Incremental dynamic scenario

Atlas provides dynamic deployment capabilities, with the main goal of dynamic business publishing, as well as problem fixing. It is based on the hand-washed differential algorithm, the master Bundle is based on the ClassLoader mechanism, and the business Bundle is based on the differential merge, supporting the full service type.

In addition, Atlas also supports Andfix as a plug-in, aiming at quick fault repair. Its principle is based on Native hook, mainly for method modification. In practice, two plug-ins can be used together. In the engineering construction period after adaptation, can achieve a set of code and two sets of schemes common.

plan

Firstly, the generation of Dex Patch is realized by modifying the bytecode of Dex, converting the Dex file into Smali, and analyzing the ClassDef and ClassDataMethod structures in it. Classes can be deleted, added and modified. Diff is then used to generate differential files, which are then merged to generate patches.

The second is the generation of the entire resource Patch, which is divided into two parts. The first is the service Bundle. Originally, it is a process of continuous loading, which is relatively simple to implement and can be obtained through the Md5 diff/BSDiff. For the main Bundle, android has a limitation that all resources must be in the base Bundle, and adding a new resource does not take effect. So one way to do this is to leave a lot of empty resources when you pack. In addition, updating existing resources is done by resource overwriting.

Finally, if you add a new business, will add new Activity, we practice first embed a StubActivity in the Manifest, then in the Instrumentation. ExecStartActivity (phase) to replace, With the Intent setFlag, the Activity launch mode is launched and the startActivity is started. Then the System_server process updates the ActivityStack and creates the binder.
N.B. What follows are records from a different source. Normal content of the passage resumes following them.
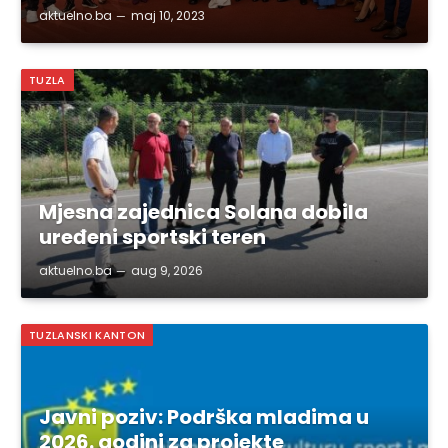
aktuelno.ba
maj 10, 2023
TUZLA
Mjesna zajednica Solana dobila
uređeni sportski teren
aktuelno.ba
aug 9, 2026
TUZLANSKI KANTON
Javni poziv: Podrška mladima u
2026. godini za projekte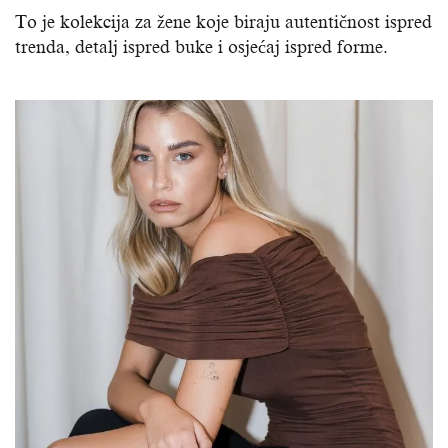
To je kolekcija za žene koje biraju autentičnost ispred
trenda, detalj ispred buke i osjećaj ispred forme.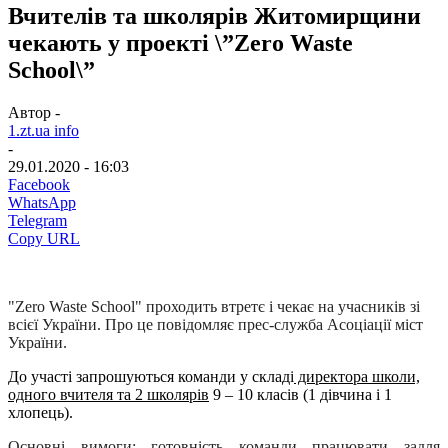
Вчителів та школярів Житомирщини
чекають у проекті \”Zero Waste
School\”
Автор -
1.zt.ua info
-
29.01.2020 - 16:03
Facebook
WhatsApp
Telegram
Copy URL
"Zero Waste School" проходить втретє і чекає на учасників зі
всієї України. Про це повідомляє прес-служба Асоціації міст
України.
До участі запрошуються команди у складі
директора школи,
одного вчителя та 2 школярів
9 – 10 класів (1 дівчина і 1
хлопець).
Основні вимоги:
готовність команди працювати задля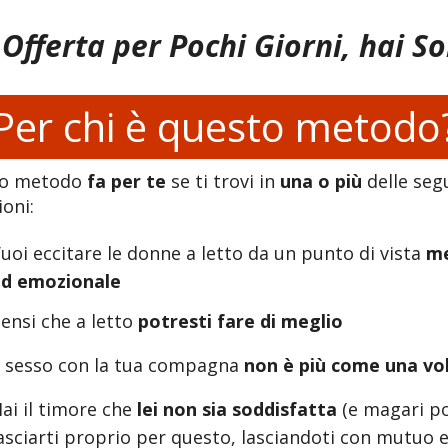
 Offerta per Pochi Giorni, hai So
Per chi è questo metodo
to metodo
fa per te
se ti trovi in
una o più
delle seg
ioni:
uoi eccitare le donne a letto da un punto di vista
me
ed emozionale
ensi che a letto
potresti fare di meglio
l sesso con la tua compagna
non è più come una vo
ai il timore che
lei non sia soddisfatta
(e magari p
asciarti proprio per questo, lasciandoti con mutuo e 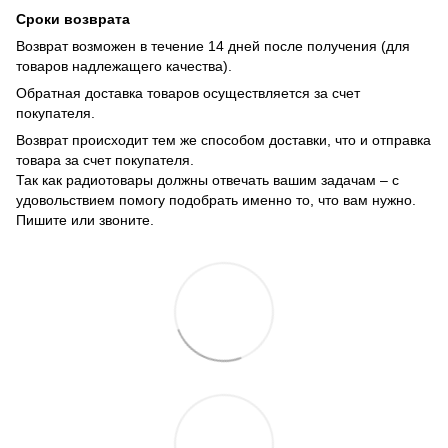
Сроки возврата
Возврат возможен в течение 14 дней после получения (для
товаров надлежащего качества).
Обратная доставка товаров осуществляется за счет
покупателя.
Возврат происходит тем же способом доставки, что и отправка
товара за счет покупателя.
Так как радиотовары должны отвечать вашим задачам – с
удовольствием помогу подобрать именно то, что вам нужно.
Пишите или звоните.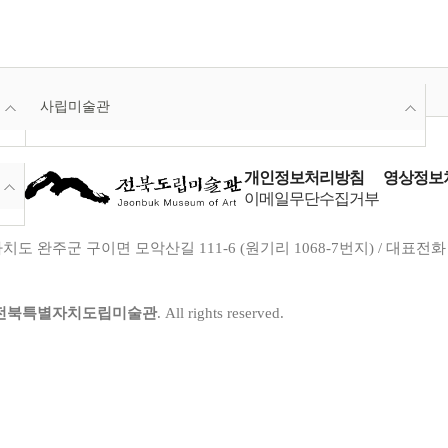
사립미술관
개인정보처리방침
영상정보처
이메일무단수집거부
도 완주군 구이면 모악산길 111-6 (원기리 1068-7번지) / 대표전화 : 063-29
전북특별자치도립미술관
. All rights reserved.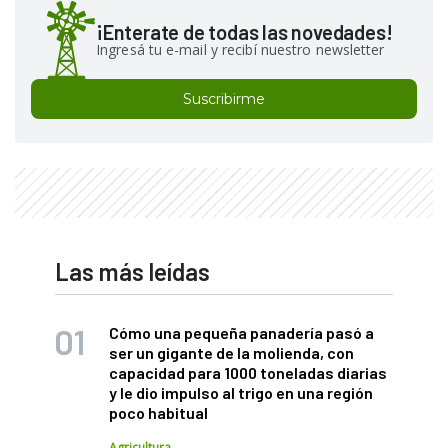
¡Enterate de todas las novedades!
Ingresá tu e-mail y recibí nuestro newsletter
Suscribirme
Las más leídas
Cómo una pequeña panadería pasó a
ser un gigante de la molienda, con
capacidad para 1000 toneladas diarias
y le dio impulso al trigo en una región
poco habitual
Agricultura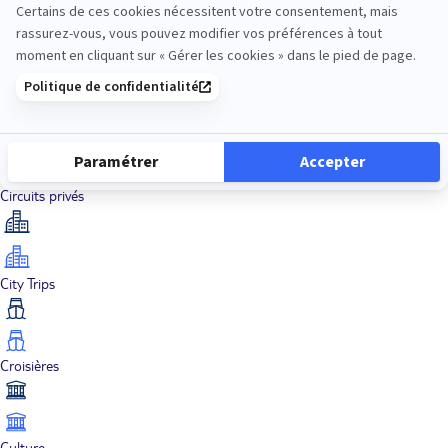
Aventure
Bien-être
Circuits privés
City Trips
Croisières
Culture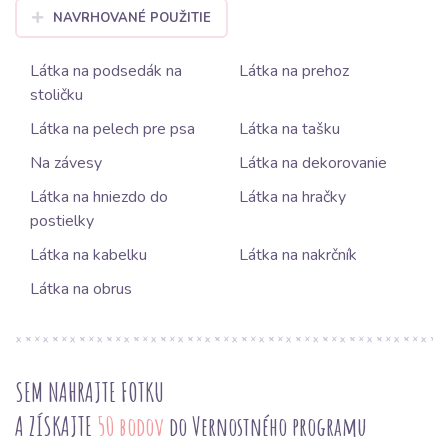
NAVRHOVANÉ POUŽITIE
Látka na podsedák na
Látka na prehoz
stoličku
Látka na pelech pre psa
Látka na tašku
Na závesy
Látka na dekorovanie
Látka na hniezdo do
Látka na hračky
postielky
Látka na kabelku
Látka na nakrčník
Látka na obrus
SEM NAHRAJTE FOTKU
A ZÍSKAJTE
50 bodov
do Vernostného programu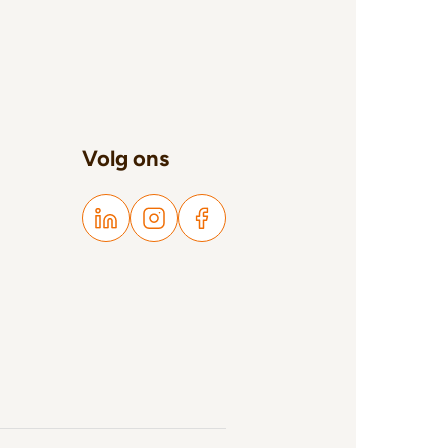
Volg ons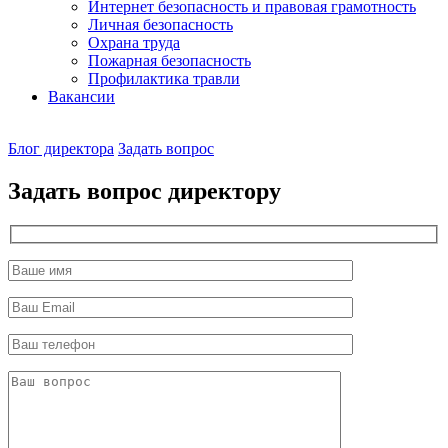
Интернет безопасность и правовая грамотность
Личная безопасность
Охрана труда
Пожарная безопасность
Профилактика травли
Вакансии
Наш
Блог директора
Задать вопрос
директор
Задать вопрос директору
The ActivityThread handler is then intercepted to update the ActivityInfo and create the target Activity.

In addition, in engineering practice, since the generation of patches will involve Dex and baseline of resources, we will release AP (baseline package) to Maven at the same time every time we release APK package during deployment. AP baseline package contains all files that affect the baseline, the first is Android APK, the second is mapping.txt. Finally, Dependency. TXT, so that the whole build will be very fast.

So this way we are, the version of the upgrade is a different way. For example, the details of Mobile shopping will be updated today, and the version will be released. This version may not be the version to the app market, but a Patch package. As for the dynamic deployment of business version, we are synchronous from 5.3.0 to 5.3.1 to 5.3.2. Such an advantage is that patch can be upgraded all the time as long as the container version is not upgraded and as long as there is demand, and there is no discernable differential upgrade.

Peripheral optimization point

Finally, we will talk about the surrounding optimization points, why to open source only today, do the process or encountered many problems.

The first point is the repeated resource merging of bundles. Because we found that, because of the host problem, there were inevitably conflicting issues, including image resources, which we put into the whole host category.

The second is the dependency verification of the Bundle, which used to be compiled if it was code, but because it is binary today, this problem is left to the field, so we will see if the API affects the Bundle.

The third is the “thin” class library, because there are too many kinds of middleware class libraries on hand shopping, leading to hand shopping itself is bloated, the number of methods is very large; So when packaging, there is a process of tailoring the class library, optimizing the number of methods.

The fourth is caused by dependence, dependence query library.

The fifth is to do Dex File and confusion Mapping.

Finally, in the preparation of open source, we will do open source in both the engineering and operation periods, and provide the mechanism through cloud services. Alibaichuan will provide the r&d support ability of Atlas, including the ability of quick generation, release, rollback, monitoring and so on.